## Given text

# # #

Whether you love,
loathe, or are indifferent to sock monkeys, I want to tell you a
story about how I think my family may be responsible for its present
ubiquitousness.
Once upon a time, say
50 years ago, most people had never seen a sock monkey: in a toy
store, on a calendar, in a child’s arms. When my son was born, I
imagined him someday, when he was a toddler, carrying around a cute
stuffed animal or maybe a small, soft blanket. I never dreamed he’d
be going off to college in 18 years with a baboon in his knapsack.
Let me start at the
beginning. After he’d accidentally thrown my teddy bear (that I was
sharing) out the car window onto the Pennsylvania Turnpike, my Aunt
Katy gave Lance a primate made of gray socks with red heels, that,
when someone followed a pattern, conveniently fit where the animal’s
mouth and butt were. I think Aunt Katy got the socks and pattern
from the Sears catalog. She stuffed the toy with remnants of old
nylon stockings.
Because she was my
godmother and made it herself, I accepted it gracefully, without
saying that it was the ugliest thing I’d ever seen. For some reason,
despite the red butt, no one but me seemed to think it was a baboon,
so it became, in our house, simply “monkey” — until, after listening
to my recording of “Man of La Mancha,” Lance named it monkey hoe-tee
(as in Don Quixote; his stuffed donkey was donkey hoe-tee). This is
what happens in a child’s literal mind when he hears a record
instead of seeing a video.
Lance eventually
accumulated many stuffed toys, but monkey hoe-tee was the love of
his life and went everywhere with us: in the car, on the train, in
airplanes, from Navy bases in California and Greece, finally here to
Massachusetts.
When Lance was 3, we
lived in Long Beach; and once, after we’d visited a nearby shopping
mall, we discovered at bedtime that the monkey had been left
somewhere. Thinking that our son might have put him down to play
with something more attractive, our first call was to the large,
famous toy store.
Yes, the store had him
and would keep him for us. The next day when we went to pick him up,
he was nowhere to be seen; the manager told us that they’d had him
sitting near the counter, but so many children clamored for him that
they had to move him to the office until we showed up.
Keep in mind: as a
constant companion, he was dirty and ragged. Children wanted him
anyhow, though their parents resisted as I would have, given a
choice. I have long assumed that this store then went looking for a
company that could reproduce him en masse, because eventually we
started to see a product called Sock Monkey in stores and catalogs.
Even so, probably
because many parents said no to the clamoring children and bought
teddy bears instead, sock monkey didn’t catch on in a big way until
fairly recently. (I’d guess he started selling when baby boomers had
kids to whom they rarely said no.)

# # #

## Entries shown
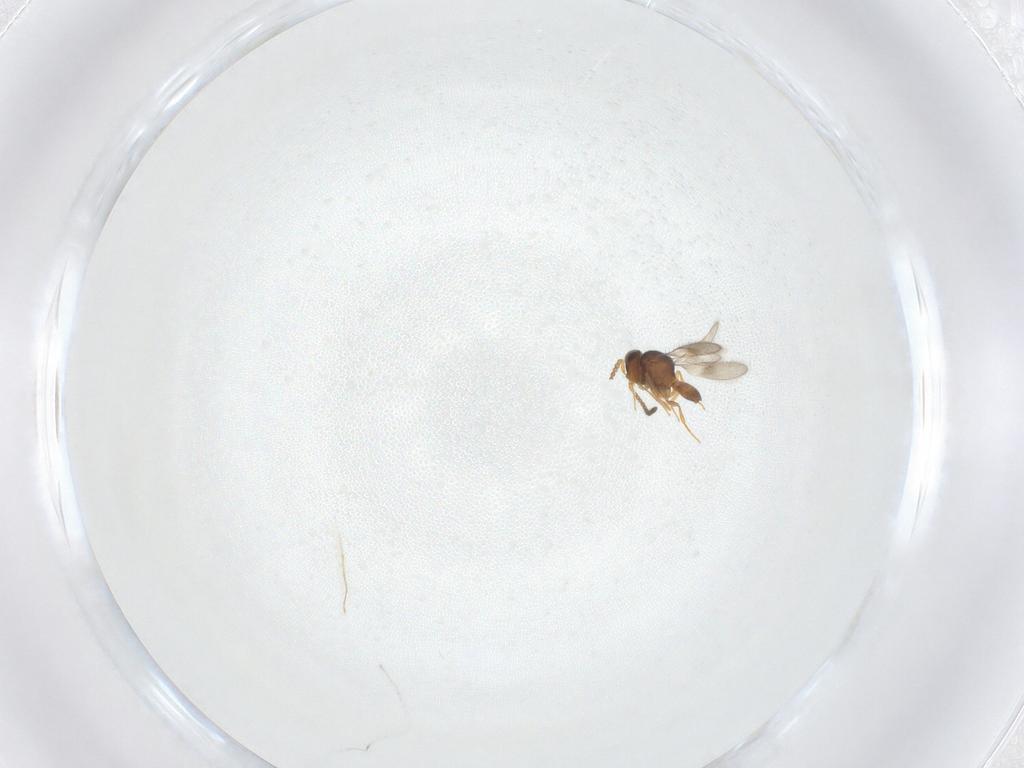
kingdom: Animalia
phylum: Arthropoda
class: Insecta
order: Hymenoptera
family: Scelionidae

# # #

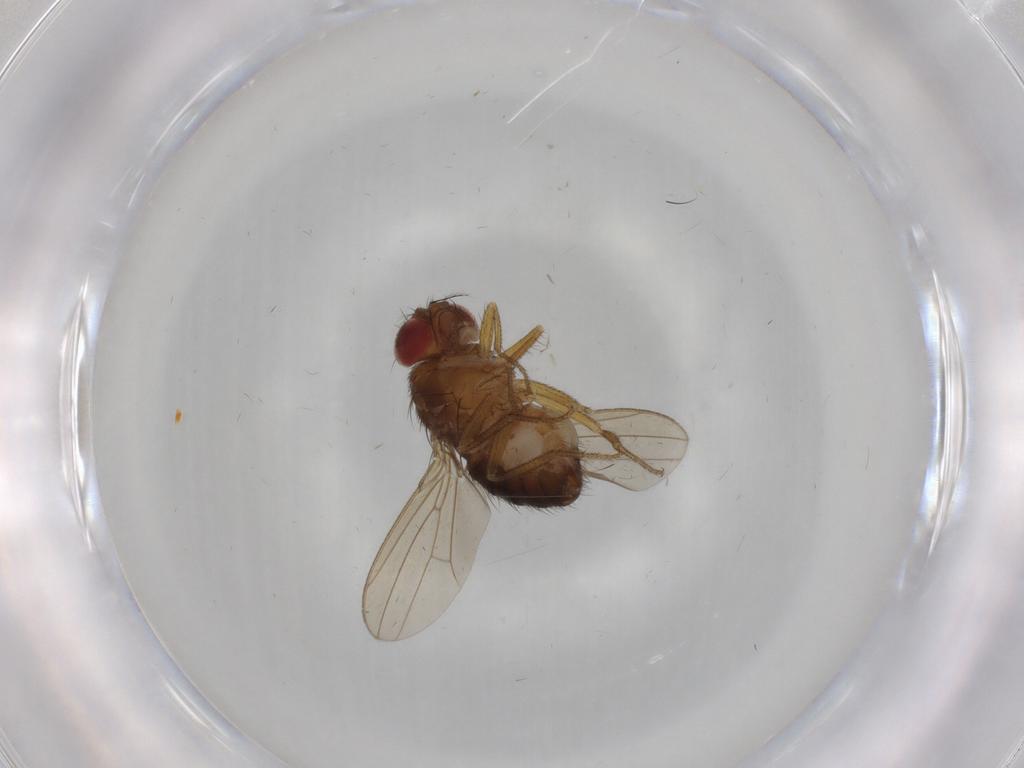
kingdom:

# # #

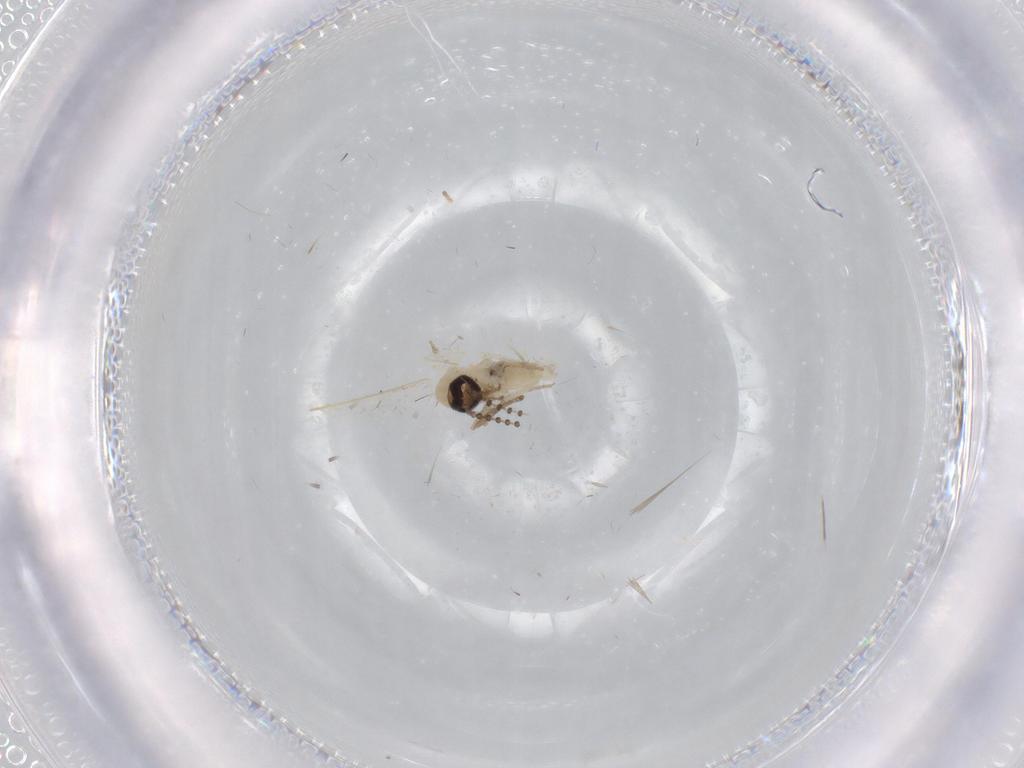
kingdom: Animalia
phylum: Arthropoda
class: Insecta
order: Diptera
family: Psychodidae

# # #

## Short problem
Please repeat the sock monkey story from "Yes, the store" to "we showed up.", swapping "manager" for "clerk".

## Task answer
Yes, the store had him
and would keep him for us. The next day when we went to pick him up,
he was nowhere to be seen; the clerk told us that they’d had him
sitting near the counter, but so many children clamored for him that
they had to move him to the office until we showed up.